- Mãe.
- Oi João.
- Conversa comigo pra eu dormir?
- Quer que conte uma história?
- Quero. Mas história legal, não historinha de nenê.
- Você tem onze anos, e onze anos ainda é criança.
- Nem vem. Sou mais alto que você. Vai, conta logo.
- Era uma vez uma menina linda chamada Chapeuzinho Vermelho.
- Ah, mãe que saco.
- A mãe dela fez uma cesta linda cheia de doces, pães e bolos pra ela levar pra avó dela.
- Mãe, pára. Conta uma história de rappers, de adultos, de bandidos, vai.
“Filhinha, pega essa cesta e leva na casa da sua avó”
- Eu já sei, mãe. E daí ela colocou aquela touca ridícula e...
- Não senhor. Ela não ouviu o que a mãe disse.
- Como não ouviu?
- Ouve a história.
“Filha. Filhaaa, onde você está? Ora, onde está essa Chapeuzinho?”.
- O lobo apareceu na casa dela e comeu a menina?
- Não. É que a Chapeuzinho estava no computador.
“No computador de novo, minha filha? Sai daí, vamos”.
“Já saio, mãe.”
“Filha, sai desse MSN e leva esses doces pra sua avó”
“Já vai mãe. Tô indo".
- Ela foi?
- Ah, agora quer ouvir a história, é?
“Filhaaa. Não está ouvindo não? Leva esses doces para a sua avó, será que eu vou ter que repetir de novo?”.
“Mãe, eu tou indo”
“Como está indo se você nem saiu daí?”
“Já disse, eu tou indo. A gente não precisa sair do lugar para estar indo. Você é muito tosca. Dois minutinhos, mãe”.
“Tá, dois minutinhos.”
- Tá gostando?
- Não aconteceu nada nessa história.
- Bom. Depois de dois minutos a mãe voltou.

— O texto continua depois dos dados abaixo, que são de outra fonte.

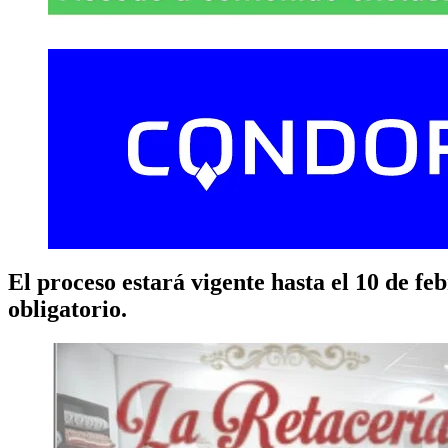
El proceso estará vigente hasta el 10 de f
obligatorio.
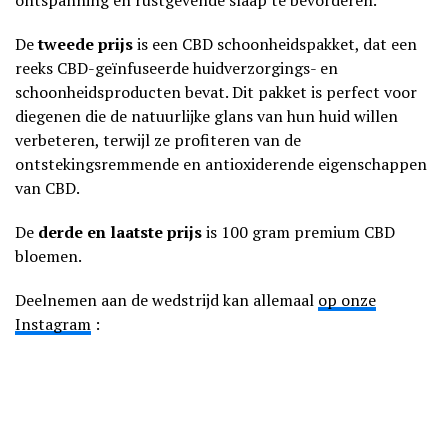
ontspanning en rustgevende slaap te bevorderen.
De
tweede prijs
is een CBD schoonheidspakket, dat een
reeks CBD-geïnfuseerde huidverzorgings- en
schoonheidsproducten bevat. Dit pakket is perfect voor
diegenen die de natuurlijke glans van hun huid willen
verbeteren, terwijl ze profiteren van de
ontstekingsremmende en antioxiderende eigenschappen
van CBD.
De
derde en laatste prijs
is 100 gram premium CBD
bloemen.
Deelnemen aan de wedstrijd kan allemaal
op onze
Instagram
:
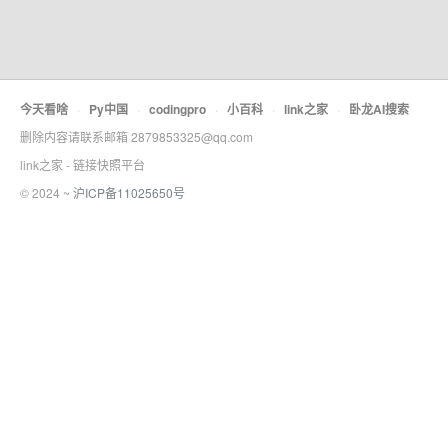
今天看啥
·
Py中国
·
codingpro
·
小百科
·
link之家
·
卧龙AI搜索
删除内容请联系邮箱 2879853325@qq.com
link之家 - 链接快照平台
© 2024 ~
沪ICP备11025650号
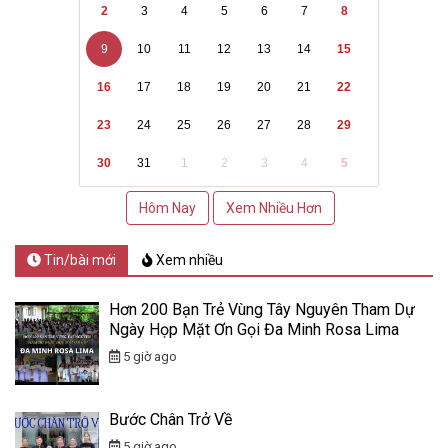
2
3
4
5
6
7
8
9
10
11
12
13
14
15
16
17
18
19
20
21
22
23
24
25
26
27
28
29
30
31
1
2
3
4
5
Hôm Nay
Xem Nhiều Hơn
Tin/bài mới
Xem nhiều
Hơn 200 Bạn Trẻ Vùng Tây Nguyên Tham Dự
Ngày Họp Mặt Ơn Gọi Đa Minh Rosa Lima
5 giờ ago
Bước Chân Trở Về
5 giờ ago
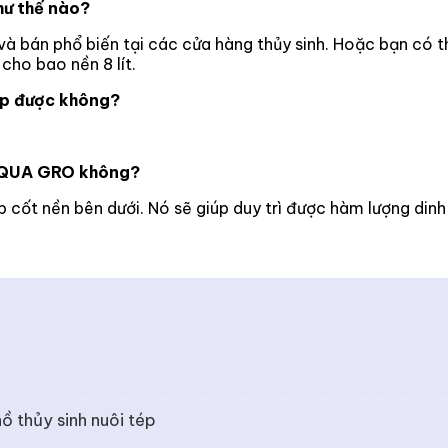
ư thế nào?
 bán phổ biến tại các cửa hàng thủy sinh. Hoặc bạn có t
cho bao nền 8 lít.
ép được không?
 AQUA GRO không?
 cốt nền bên dưới. Nó sẽ giúp duy trì được hàm lượng dinh
ồ thủy sinh nuôi tép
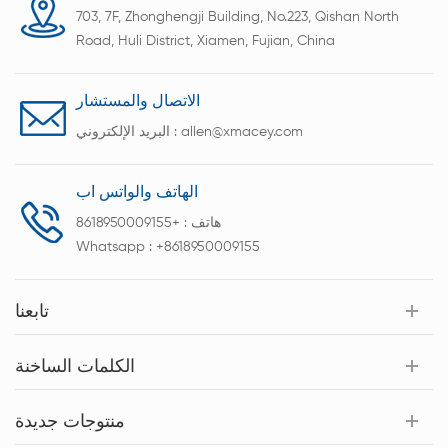
703, 7F, Zhonghengji Building, No.223, Qishan North
Road, Huli District, Xiamen, Fujian, China
الاتصال والمستشار
allen@xmacey.com
البريد الإلكتروني :
الهاتف والواتس اب
هاتف :
+8618950009155
Whatsapp :
+8618950009155
تابعنا
الكلمات الساخنة
منتوجات جديدة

“Filha, já acabou? Mas filha... o que é isso, um jogo medieval? Mas porque você começou a jogar isso se eu te pedi para sair do MSN e levar esses doces na...”

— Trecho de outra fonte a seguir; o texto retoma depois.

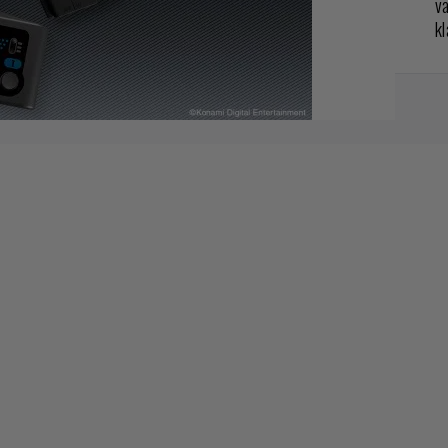
va
kl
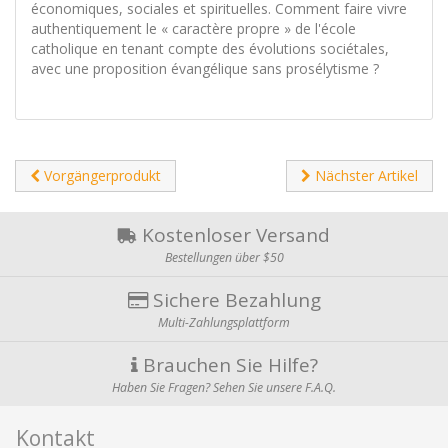
économiques, sociales et spirituelles. Comment faire vivre
authentiquement le « caractère propre » de l'école
catholique en tenant compte des évolutions sociétales,
avec une proposition évangélique sans prosélytisme ?
Vorgängerprodukt
Nächster Artikel
Kostenloser Versand
Bestellungen über $50
Sichere Bezahlung
Multi-Zahlungsplattform
Brauchen Sie Hilfe?
Haben Sie Fragen? Sehen Sie unsere F.A.Q.
Kontakt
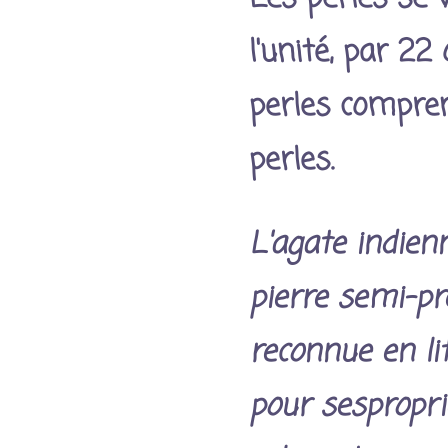
l'unité, par 22 
perles compre
perles.
L'agate indien
pierre semi-pr
reconnue en li
pour sespropri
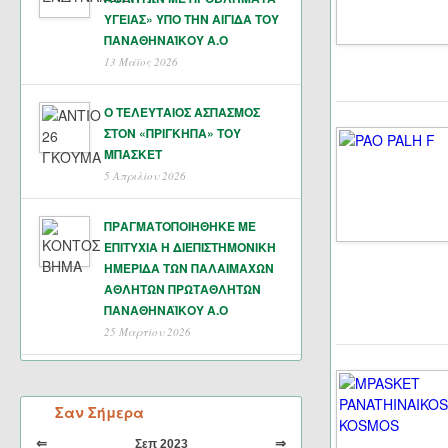
ΥΓΕΙΑΣ» ΥΠΟ ΤΗΝ ΑΙΓΙΔΑ ΤΟΥ
ΠΑΝΑΘΗΝΑΊΚΟΥ Α.Ο
13 Μάϊος 2026
Ο ΤΕΛΕΥΤΑΙΟΣ ΑΣΠΑΣΜΟΣ
ΣΤΟΝ «ΠΡΙΓΚΗΠΑ» ΤΟΥ
ΜΠΑΣΚΕΤ
5 Απριλίου 2026
ΠΡΑΓΜΑΤΟΠΟΙΗΘΗΚΕ ΜΕ
ΕΠΙΤΥΧΙΑ Η ΔΙΕΠΙΣΤΗΜΟΝΙΚΗ
ΗΜΕΡΙΔΑ ΤΩΝ ΠΑΛΑΙΜΑΧΩΝ
ΑΘΛΗΤΩΝ ΠΡΩΤΑΘΛΗΤΩΝ
ΠΑΝΑΘΗΝΑΪΚΟΥ Α.Ο
25 Μαρτίου 2026
Σαν Σήμερα
⇐
⇒
Σεπ 2023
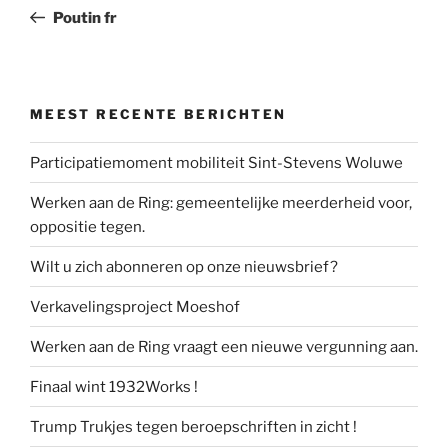
bericht
Poutin fr
MEEST RECENTE BERICHTEN
Participatiemoment mobiliteit Sint-Stevens Woluwe
Werken aan de Ring: gemeentelijke meerderheid voor,
oppositie tegen.
Wilt u zich abonneren op onze nieuwsbrief?
Verkavelingsproject Moeshof
Werken aan de Ring vraagt een nieuwe vergunning aan.
Finaal wint 1932Works !
Trump Trukjes tegen beroepschriften in zicht !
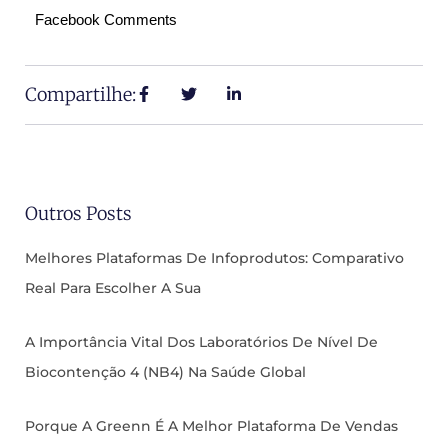
Facebook Comments
Compartilhe:
Outros Posts
Melhores Plataformas De Infoprodutos: Comparativo
Real Para Escolher A Sua
A Importância Vital Dos Laboratórios De Nível De
Biocontenção 4 (NB4) Na Saúde Global
Porque A Greenn É A Melhor Plataforma De Vendas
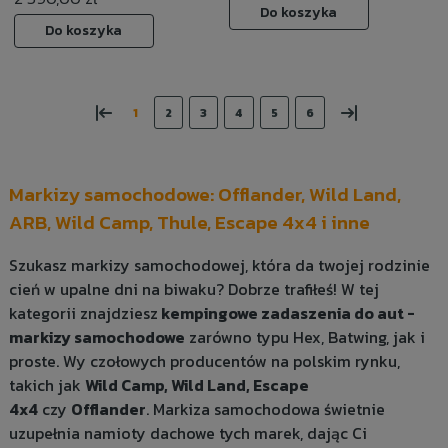
Do koszyka
Do koszyka
«
»
1
2
3
4
5
6
Markizy samochodowe: Offlander, Wild Land,
ARB, Wild Camp, Thule, Escape 4x4 i inne
Szukasz markizy samochodowej, która da twojej rodzinie
cień w upalne dni na biwaku? Dobrze trafiłeś! W tej
kategorii znajdziesz
kempingowe zadaszenia do aut -
markizy samochodowe
zarówno typu Hex, Batwing, jak i
proste. Wy czołowych producentów na polskim rynku,
takich jak
Wild Camp, Wild Land, Escape
4x4
czy
Offlander
. Markiza samochodowa świetnie
uzupełnia namioty dachowe tych marek, dając Ci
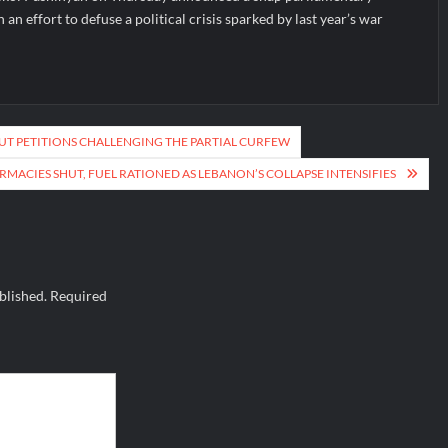
 an effort to defuse a political crisis sparked by last year’s war
T PETITIONS CHALLENGING THE PARTIAL CURFEW
RMACIES SHUT, FUEL RATIONED AS LEBANON’S COLLAPSE INTENSIFIES
blished.
Required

“... na casa da vovó, eu sei mãe, mas espera que eu não posso sair agora, você não vê?”
“Sai daí Chapeuzinho, que coisa!”
“Eu preciso salvar. Dois minutinhos, eu já salvo e saio. Perai,mãe!”
“Vamos Chapeuzinho, já está escurecendo, menina!”

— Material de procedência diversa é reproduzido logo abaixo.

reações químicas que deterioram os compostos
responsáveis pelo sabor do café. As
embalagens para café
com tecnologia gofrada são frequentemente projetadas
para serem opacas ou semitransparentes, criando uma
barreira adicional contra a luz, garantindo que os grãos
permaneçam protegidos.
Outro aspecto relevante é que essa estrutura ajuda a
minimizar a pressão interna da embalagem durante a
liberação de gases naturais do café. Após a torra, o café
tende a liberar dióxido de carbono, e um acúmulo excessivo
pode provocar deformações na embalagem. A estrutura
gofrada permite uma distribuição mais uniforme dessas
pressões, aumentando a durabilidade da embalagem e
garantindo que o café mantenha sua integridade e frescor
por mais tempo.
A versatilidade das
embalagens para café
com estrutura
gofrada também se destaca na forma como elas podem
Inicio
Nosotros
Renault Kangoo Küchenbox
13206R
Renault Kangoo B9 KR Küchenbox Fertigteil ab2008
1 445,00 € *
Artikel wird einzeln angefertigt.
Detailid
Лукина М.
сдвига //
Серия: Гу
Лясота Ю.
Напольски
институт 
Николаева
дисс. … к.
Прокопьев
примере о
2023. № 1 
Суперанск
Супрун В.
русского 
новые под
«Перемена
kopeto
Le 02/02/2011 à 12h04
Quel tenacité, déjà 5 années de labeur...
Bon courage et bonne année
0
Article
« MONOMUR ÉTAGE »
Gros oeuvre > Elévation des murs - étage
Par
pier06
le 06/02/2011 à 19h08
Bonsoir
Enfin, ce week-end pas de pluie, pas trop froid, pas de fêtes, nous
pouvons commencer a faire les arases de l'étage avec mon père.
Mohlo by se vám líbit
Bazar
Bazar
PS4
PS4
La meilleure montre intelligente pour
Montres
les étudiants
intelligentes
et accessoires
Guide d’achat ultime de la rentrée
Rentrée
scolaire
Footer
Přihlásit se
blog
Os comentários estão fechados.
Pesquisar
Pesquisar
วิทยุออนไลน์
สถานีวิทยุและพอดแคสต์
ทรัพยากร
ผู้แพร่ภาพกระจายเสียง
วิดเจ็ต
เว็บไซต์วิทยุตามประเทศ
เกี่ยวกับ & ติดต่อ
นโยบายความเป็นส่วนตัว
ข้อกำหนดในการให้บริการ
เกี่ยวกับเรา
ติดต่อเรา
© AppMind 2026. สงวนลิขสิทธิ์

“Mãe, já disse, tô indo! É que eu não posso salvar ainda. Você não quer que eu morra, né?”
“Chapeuzinho, se precisar morra, minha filha! E vai logo levar esses doces para a sua avó que eu não agüento mais!”
“Tô indo, mãe! Tô indo!”
“Chapeuziiiiinho!”
“Tô iiiiiiiiiindo!”
- É chato assim, mãe?
-É, João.
- E como continua?
- Bem. Ela não leva os doces e não tem história. Tudo por causa do computador. Olha. Se fosse hoje em dia essa Chapeuzinho não ia encontrar o lobo e nem ser comida por ele.
- Se fosse hoje ela podia ser assaltada ou seqüestrada. Imagina uma menina pequena sozinha numa estrada deserta. Você não me deixa nem voltar da escola sozinho.
- Imagina trocar uma avó por um computador. Isso que seria absurdo.
- Ah, mãe. Absurdo é largar um jogo no meio sem salvar. Não dá, você sabe. E também ela podia mandar um e-mail pra avó avisando que ia demorar, pronto.